Transcript
A (0:13)
Hi everyone. Welcome to our show. Chief Change Officer, I'm Vince Chen, your ambitious human host. Our show is a modernist community for change. Progressives in organizational and human transformation from around the world. Today we are talking about leadership, trust and why AI still can do what humans do best. My guest is Todd Davis, former Chief People Officer at Franklin Covey, a publicly listed leadership training company. Todd is the expert behind the bestseller the 7 Habits of Highly Effective People. And I spent 30 years coaching leaders and managers on how to actually work well with people. In this two part series we get into the real stuff. Why most leaders think they are clear in communicating and giving instructions, but they aren't. How trust is built like a bank account and why human intelligence is still the biggest competitive advantage. Oh, there's one story about these seven habits changing someone's life in the prison. Let's dive right in. A lot of what you talk about in your book, you call them skills, human skills. I like to call them human intelligence. We live in a world where AI drives the conversation every day. It's about artificial intelligence. But what I've noticed over the past 10 to 15 years is a huge decline in human intelligence. I don't just mean things like empathy or resilience. I'm talking about basic skills such as speaking, writing, listening.
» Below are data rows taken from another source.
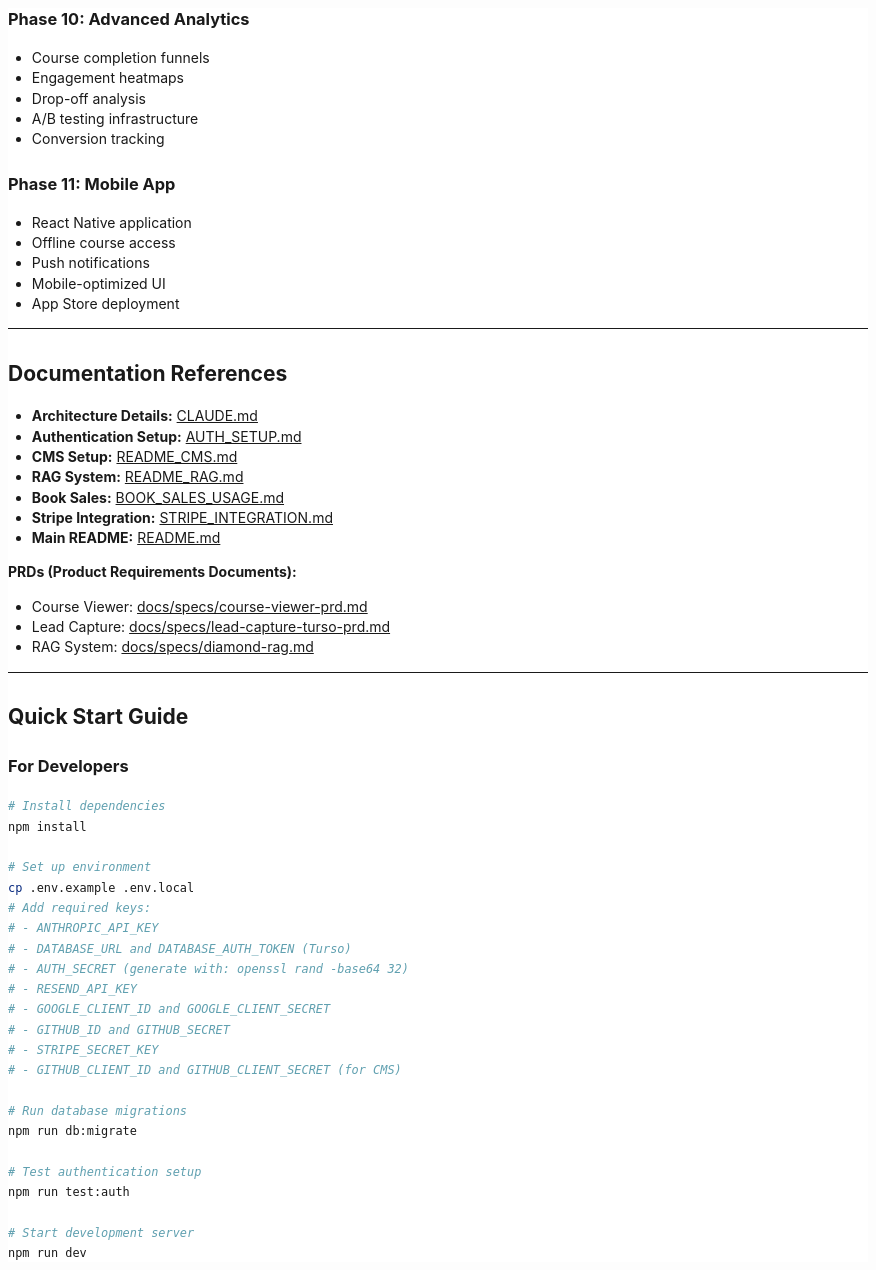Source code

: ### Phase 10: Advanced Analytics

- Course completion funnels
- Engagement heatmaps
- Drop-off analysis
- A/B testing infrastructure
- Conversion tracking

### Phase 11: Mobile App

- React Native application
- Offline course access
- Push notifications
- Mobile-optimized UI
- App Store deployment

---

## Documentation References

- **Architecture Details:** [CLAUDE.md](/CLAUDE.md)
- **Authentication Setup:** [AUTH_SETUP.md](/AUTH_SETUP.md)
- **CMS Setup:** [README_CMS.md](/README_CMS.md)
- **RAG System:** [README_RAG.md](/README_RAG.md)
- **Book Sales:** [BOOK_SALES_USAGE.md](/BOOK_SALES_USAGE.md)
- **Stripe Integration:** [STRIPE_INTEGRATION.md](/STRIPE_INTEGRATION.md)
- **Main README:** [README.md](/README.md)

**PRDs (Product Requirements Documents):**

- Course Viewer: [docs/specs/course-viewer-prd.md](/docs/specs/course-viewer-prd.md)
- Lead Capture: [docs/specs/lead-capture-turso-prd.md](/docs/specs/lead-capture-turso-prd.md)
- RAG System: [docs/specs/diamond-rag.md](/docs/specs/diamond-rag.md)

---

## Quick Start Guide

### For Developers

```bash
# Install dependencies
npm install

# Set up environment
cp .env.example .env.local
# Add required keys:
# - ANTHROPIC_API_KEY
# - DATABASE_URL and DATABASE_AUTH_TOKEN (Turso)
# - AUTH_SECRET (generate with: openssl rand -base64 32)
# - RESEND_API_KEY
# - GOOGLE_CLIENT_ID and GOOGLE_CLIENT_SECRET
# - GITHUB_ID and GITHUB_SECRET
# - STRIPE_SECRET_KEY
# - GITHUB_CLIENT_ID and GITHUB_CLIENT_SECRET (for CMS)

# Run database migrations
npm run db:migrate

# Test authentication setup
npm run test:auth

# Start development server
npm run dev
```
We have ears, we have eyes, we have a mouth. Yet so many people don't even know how to communicate like real human beings. Some don't even know when to say thank you or sorry. And now people are outsourcing their thinking to AI. Writing, which is so deeply connected to thought, analysis and expression is being handed over to tools like ChatGPT. I worry that if we continue down this path, path will start losing the art of being human. What do you think? Is this a real risk? And if so, how do we stop it?
B (3:40)
I, I couldn't agree with you more. In fact we just, I was just trying to find it here. We just used, read and used a study. It was done Here in the US of 290 organizations that use AI at least once a week. So they're high users of AI and their leaders were given a survey of what skills are most important for their success of the organization. And there were, they have 25, I wish I could find they have 25 skills laid out there. But the top three skills were creativity, interpersonal skills that you're just talking about and creativity interpersonal skills. And I think it had empathy. So which is one of the interpersonal skills. But their point was they, these leaders were saying AI is Wonderful. It's doing a lot of things for us, but it cannot replace these interpersonal skills. This very basic, like you said, this very basic thing that I learned growing up from my parents as far as just respect and thank you and would you have a few minutes and the way that we. Not just nice things, but things to really connect with other human beings. And maybe I'll be wrong, but I don't see AI ever replacing that. Even now I've used AI to put together. I had to do a keynote for a couple of hours with an organization on generational leadership and I worked in that field and I've done that. But I still, I use ChatGPT and I said, hey, here's the elements I'd like to include. And it put a straw model together for me. I had to apply my piece to that. But I think AI can be a very useful tool. But I think that human connection, it's a principle. It's not, it's always going to be, always going to be needed. Even if I ask CHAT DBT to write me a letter or something, I'm going to want to go over it and make sure it has my tone and my, and saying the things in the way that I want it to come across to the other person.